Avant-propos


Deux semaines avant de mourir en août 2015, Oliver Sacks a décrit le contenu du Fleuve de la conscience, dernier ouvrage qu’il prévoyait de publier, et nous a chargés tous les trois de veiller à ce que ce livre paraisse.

L’un des nombreux catalyseurs de cette publication consistait dans l’invitation à participer à la série d’entretiens télévisés intitulée A Glorious Accident qu’un producteur néerlandais lui avait adressée en 1991. Le dernier jour de tournage, six scientifiques – le physicien Freeman Dyson, le biologiste Rupert Sheldrake, le paléontologue Stephen Jay Gould, l’historien des sciences Stephen Toulmin, le philosophe Daniel Dennett et le docteur Sacks – se réunirent autour d’une table pour débattre de quelques-unes des questions les plus importantes que les chercheurs se posent : l’origine de la vie, la signification de l’évolution, la nature de la conscience. Au cours de la discussion animée qui s’ensuivit, une chose au moins fut claire : Sacks pouvait naviguer aisément dans tous les champs de savoir concernés. Sa compréhension de la science ne se limitant pas aux neurosciences ou à la médecine, les problématiques, les idées et les questions propres à n’importe quelle discipline scientifique l’enthousiasmaient. Cette vaste expertise doublée de passion imprègne la perspective de ce recueil d’articles dans lequel il interroge la nature non seulement de l’humaine expérience, mais de chaque forme de vie (qu’elle soit animale ou végétale).

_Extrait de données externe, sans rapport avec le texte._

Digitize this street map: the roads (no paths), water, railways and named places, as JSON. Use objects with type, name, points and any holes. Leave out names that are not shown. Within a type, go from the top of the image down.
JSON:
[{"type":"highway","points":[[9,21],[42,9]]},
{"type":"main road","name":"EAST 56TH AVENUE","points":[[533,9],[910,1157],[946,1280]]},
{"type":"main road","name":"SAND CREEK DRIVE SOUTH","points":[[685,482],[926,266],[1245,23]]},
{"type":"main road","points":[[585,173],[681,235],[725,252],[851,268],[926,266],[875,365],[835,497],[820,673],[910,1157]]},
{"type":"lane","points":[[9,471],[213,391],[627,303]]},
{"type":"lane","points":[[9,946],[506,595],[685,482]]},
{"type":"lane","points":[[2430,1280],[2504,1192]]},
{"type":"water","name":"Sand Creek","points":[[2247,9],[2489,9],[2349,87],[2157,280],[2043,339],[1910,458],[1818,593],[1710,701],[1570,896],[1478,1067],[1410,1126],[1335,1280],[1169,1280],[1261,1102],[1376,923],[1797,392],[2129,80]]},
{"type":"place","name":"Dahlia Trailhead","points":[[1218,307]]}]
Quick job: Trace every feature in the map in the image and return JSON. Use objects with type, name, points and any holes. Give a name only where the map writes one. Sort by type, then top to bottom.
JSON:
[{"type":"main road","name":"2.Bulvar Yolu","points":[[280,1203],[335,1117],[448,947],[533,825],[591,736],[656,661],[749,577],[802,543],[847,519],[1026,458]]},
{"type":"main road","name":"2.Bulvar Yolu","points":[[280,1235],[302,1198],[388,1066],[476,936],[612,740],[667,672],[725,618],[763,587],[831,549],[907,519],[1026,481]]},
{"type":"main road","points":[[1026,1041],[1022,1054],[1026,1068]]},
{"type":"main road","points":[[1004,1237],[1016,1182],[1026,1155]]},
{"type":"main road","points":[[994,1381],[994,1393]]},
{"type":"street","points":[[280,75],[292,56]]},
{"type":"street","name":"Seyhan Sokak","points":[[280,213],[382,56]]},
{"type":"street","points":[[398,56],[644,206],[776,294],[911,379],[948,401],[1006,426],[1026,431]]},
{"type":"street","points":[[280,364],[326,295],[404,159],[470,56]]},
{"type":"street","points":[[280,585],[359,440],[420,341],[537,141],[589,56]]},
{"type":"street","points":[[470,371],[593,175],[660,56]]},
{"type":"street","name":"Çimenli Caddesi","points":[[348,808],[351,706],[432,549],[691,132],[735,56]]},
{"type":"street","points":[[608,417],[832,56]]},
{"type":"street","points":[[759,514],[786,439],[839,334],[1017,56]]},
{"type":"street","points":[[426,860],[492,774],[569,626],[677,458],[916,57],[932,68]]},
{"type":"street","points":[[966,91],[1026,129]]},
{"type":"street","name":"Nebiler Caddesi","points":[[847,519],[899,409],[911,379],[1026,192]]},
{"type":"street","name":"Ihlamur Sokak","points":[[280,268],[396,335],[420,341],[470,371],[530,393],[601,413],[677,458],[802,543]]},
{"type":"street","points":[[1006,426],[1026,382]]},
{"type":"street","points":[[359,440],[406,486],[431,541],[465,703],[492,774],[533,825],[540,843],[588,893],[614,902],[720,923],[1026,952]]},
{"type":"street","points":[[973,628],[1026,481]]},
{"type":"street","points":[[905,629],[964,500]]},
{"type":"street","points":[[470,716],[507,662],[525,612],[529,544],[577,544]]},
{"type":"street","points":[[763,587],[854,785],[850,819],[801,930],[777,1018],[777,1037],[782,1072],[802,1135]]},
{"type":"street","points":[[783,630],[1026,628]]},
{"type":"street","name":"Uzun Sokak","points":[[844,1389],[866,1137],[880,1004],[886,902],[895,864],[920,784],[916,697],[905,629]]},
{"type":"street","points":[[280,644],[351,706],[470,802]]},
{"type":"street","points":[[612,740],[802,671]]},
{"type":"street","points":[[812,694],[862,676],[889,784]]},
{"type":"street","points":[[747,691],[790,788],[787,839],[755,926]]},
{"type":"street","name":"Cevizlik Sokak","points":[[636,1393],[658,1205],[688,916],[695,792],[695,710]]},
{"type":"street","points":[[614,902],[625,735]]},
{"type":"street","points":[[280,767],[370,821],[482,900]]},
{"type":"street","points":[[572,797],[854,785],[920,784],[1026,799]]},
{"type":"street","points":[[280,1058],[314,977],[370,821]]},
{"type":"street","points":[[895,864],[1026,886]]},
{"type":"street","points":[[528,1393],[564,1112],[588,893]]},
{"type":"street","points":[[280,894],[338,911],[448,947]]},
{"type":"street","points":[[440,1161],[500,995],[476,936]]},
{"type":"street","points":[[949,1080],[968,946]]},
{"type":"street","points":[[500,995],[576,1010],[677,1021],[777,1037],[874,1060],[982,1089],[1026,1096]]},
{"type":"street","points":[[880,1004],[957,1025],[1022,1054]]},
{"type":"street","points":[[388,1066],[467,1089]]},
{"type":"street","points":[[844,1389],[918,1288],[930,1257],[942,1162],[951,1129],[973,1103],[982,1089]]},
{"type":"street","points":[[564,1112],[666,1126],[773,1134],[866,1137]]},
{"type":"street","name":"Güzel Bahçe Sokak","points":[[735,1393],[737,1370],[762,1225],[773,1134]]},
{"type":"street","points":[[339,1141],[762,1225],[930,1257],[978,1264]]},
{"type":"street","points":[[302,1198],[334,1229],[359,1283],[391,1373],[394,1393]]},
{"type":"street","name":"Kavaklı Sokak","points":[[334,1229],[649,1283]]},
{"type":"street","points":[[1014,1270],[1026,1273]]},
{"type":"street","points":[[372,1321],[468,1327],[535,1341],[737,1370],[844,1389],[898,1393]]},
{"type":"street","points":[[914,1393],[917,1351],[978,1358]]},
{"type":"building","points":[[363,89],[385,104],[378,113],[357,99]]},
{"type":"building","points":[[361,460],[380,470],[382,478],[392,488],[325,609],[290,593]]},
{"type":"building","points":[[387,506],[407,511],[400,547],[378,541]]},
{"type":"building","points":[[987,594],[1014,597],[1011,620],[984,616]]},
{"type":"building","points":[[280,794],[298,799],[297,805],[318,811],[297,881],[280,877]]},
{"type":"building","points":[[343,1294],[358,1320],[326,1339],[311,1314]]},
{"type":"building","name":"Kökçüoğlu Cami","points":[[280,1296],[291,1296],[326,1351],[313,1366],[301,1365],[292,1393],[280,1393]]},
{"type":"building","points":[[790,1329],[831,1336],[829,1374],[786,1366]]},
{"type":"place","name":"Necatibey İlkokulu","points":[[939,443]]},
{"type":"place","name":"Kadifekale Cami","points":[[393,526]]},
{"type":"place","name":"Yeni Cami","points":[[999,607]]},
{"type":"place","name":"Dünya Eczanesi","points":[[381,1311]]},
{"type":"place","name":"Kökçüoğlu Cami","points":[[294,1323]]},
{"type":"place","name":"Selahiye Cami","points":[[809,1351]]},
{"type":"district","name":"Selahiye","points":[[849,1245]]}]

Dans Le Fleuve de la conscience, Oliver Sacks s’intéresse à la fois à l’évolution, à la botanique, à la chimie, à la médecine, aux neurosciences et aux arts tout en faisant appel à ses grands héros scientifiques – avant tout Darwin, Freud et William James. Après avoir d’abord constamment recherché la compagnie de ces écrivains si créatifs dès le plus jeune âge, il avait continué ensuite à longuement converser avec eux dans la majeure partie de son œuvre. Comme Darwin, c’était un observateur perspicace qui adorait collecter des exemples très souvent issus de l’abondante correspondance qu’il entretenait avec des patients et des confrères ; comme Freud, il s’efforçait de cerner le comportement humain dans ce qu’il a de plus énigmatique ; et, comme James, même lorsqu’il traite d’un sujet aussi théorique que ceux qu’il aborde dans ses explorations du temps, de la mémoire et de la créativité, son attention reste toujours focalisée sur la spécificité de l’expérience vécue.

Le docteur Sacks a souhaité dédier ce livre à Robert Silvers, mentor, ami de plus de trente ans et directeur de la New York Review of Books, revue où plusieurs des textes ici regroupés furent pour la première fois publiés.